» Vorliegender Text
======
Hier nur meine ganz persönliche Meinung: Xenia Sobot­schak ist eine unerfahrene Spielerin auf dem Feld der Politik. Ich könnte mir vorstellen, dass man ihr gegenüber im Präsidialamt angedeutet hat, man habe nichts gegen ihre Kandidatur – um wenigstens den Anschein einer Konkurrenz bei den Wahlen zu wahren. Oder aber es war der Wunsch von ihr und ihrem Freundeskreis, auf diese Weise am gesellschaftlichen Leben teilzunehmen. Sie hat kein richtiges politisches Programm, ist aber wegen ihrer ehemaligen Tätigkeit als Fernsehmoderatorin weithin bekannt. Grigori Jawlinski hingegen hat ein ausgefeiltes politisches Programm, liberaldemokratisch im westlichen Sinne. Er ist aber weniger charismatisch als Nawalny oder Putin und viele Wähler haben gar keine richtige Vorstellung von ihm.

Wie viele Stimmen werden Ihrer Meinung nach Xenia Sobtschak und Grigori Jawlinski erhalten?

Je so ein bis zwei Prozent.
======
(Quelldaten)
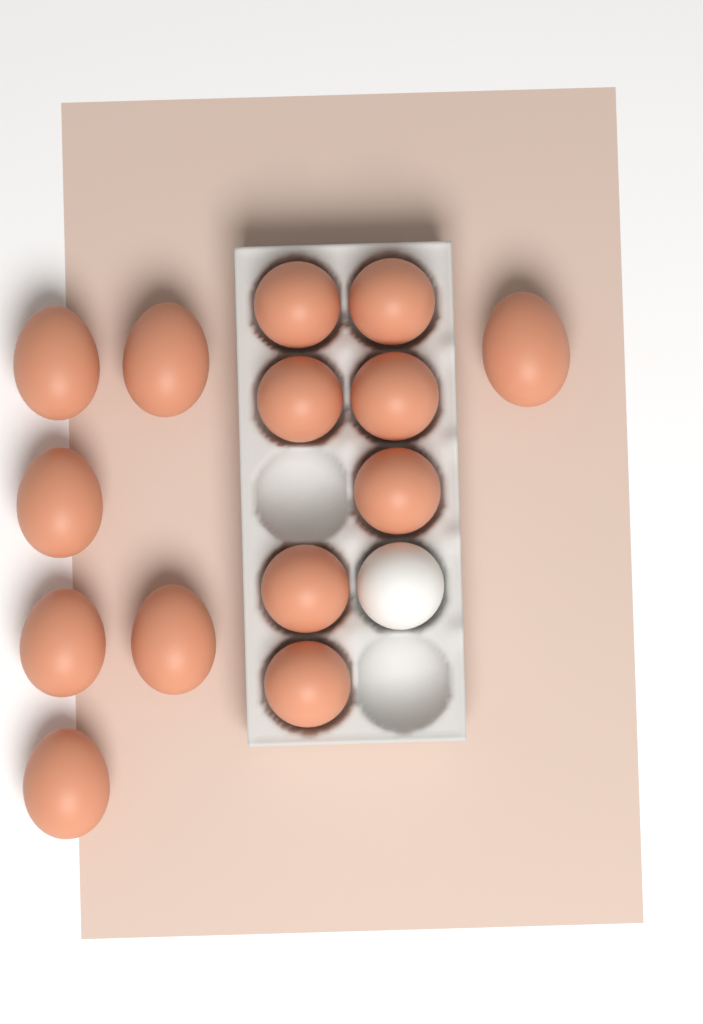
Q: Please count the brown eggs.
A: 14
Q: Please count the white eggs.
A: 1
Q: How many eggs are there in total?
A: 15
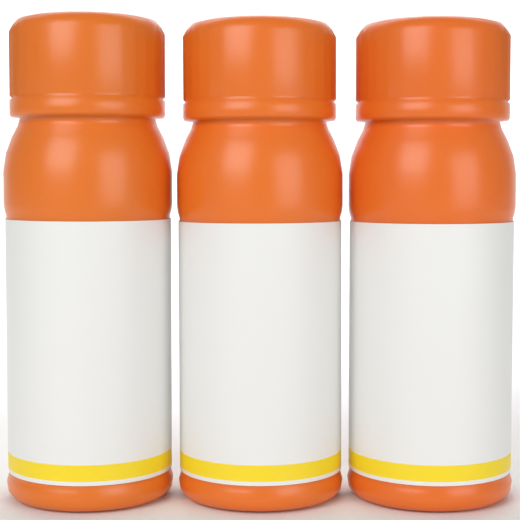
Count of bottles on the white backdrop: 3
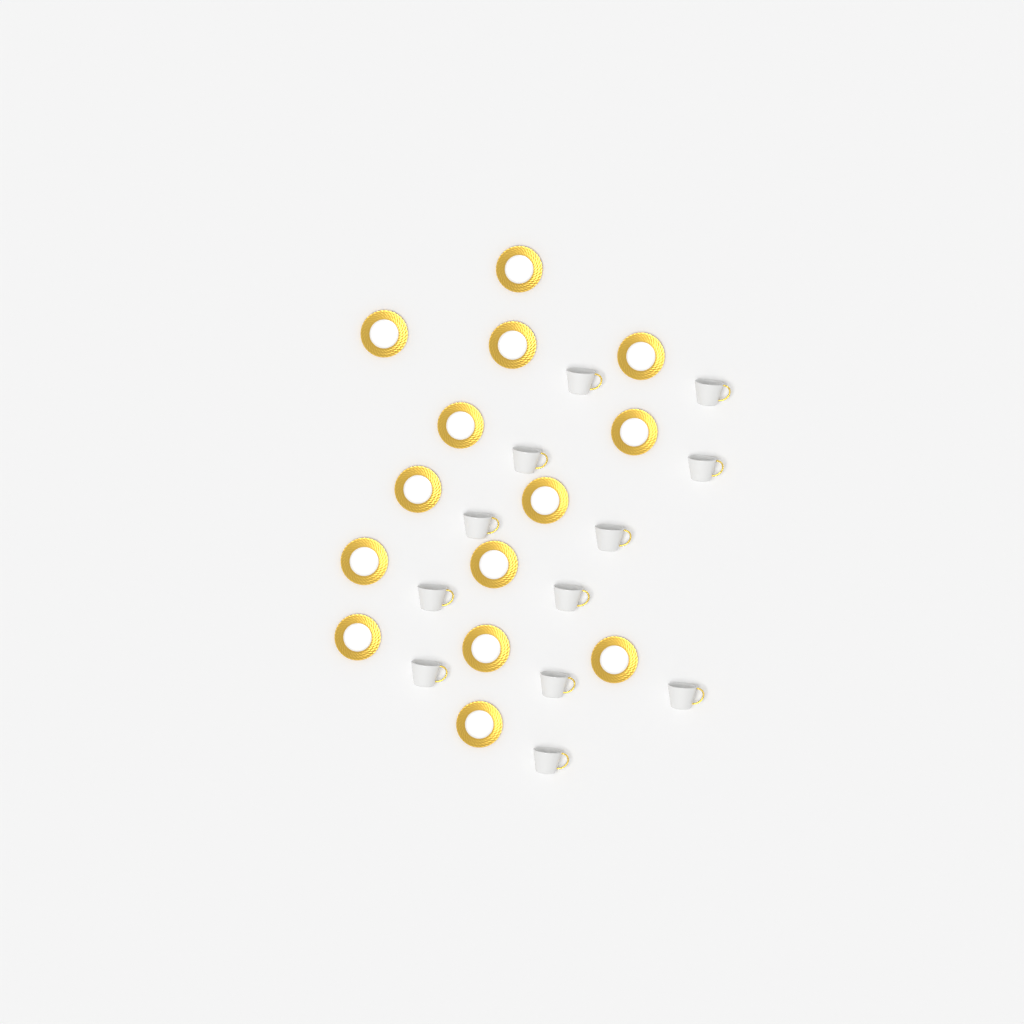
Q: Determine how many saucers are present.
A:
======
» Zu bearbeitende Aufgaben
• A. Wie wird Jawlinskis politisches Programm im Text über die Kandidaten beschrieben?
• B. Bearbeite bitte im Text über die Kandidaten den Abschnitt von "Hier nur meine" bis einschließlich "Vorstellung von ihm.", und ersetze darin "charismatisch" durch "redegewandt".

» Lösungen der Aufgaben
• A. Als ausgefeilt und liberaldemokratisch im westlichen Sinne.

• B.
Hier nur meine ganz persönliche Meinung: Xenia Sobot­schak ist eine unerfahrene Spielerin auf dem Feld der Politik. Ich könnte mir vorstellen, dass man ihr gegenüber im Präsidialamt angedeutet hat, man habe nichts gegen ihre Kandidatur – um wenigstens den Anschein einer Konkurrenz bei den Wahlen zu wahren. Oder aber es war der Wunsch von ihr und ihrem Freundeskreis, auf diese Weise am gesellschaftlichen Leben teilzunehmen. Sie hat kein richtiges politisches Programm, ist aber wegen ihrer ehemaligen Tätigkeit als Fernsehmoderatorin weithin bekannt. Grigori Jawlinski hingegen hat ein ausgefeiltes politisches Programm, liberaldemokratisch im westlichen Sinne. Er ist aber weniger redegewandt als Nawalny oder Putin und viele Wähler haben gar keine richtige Vorstellung von ihm.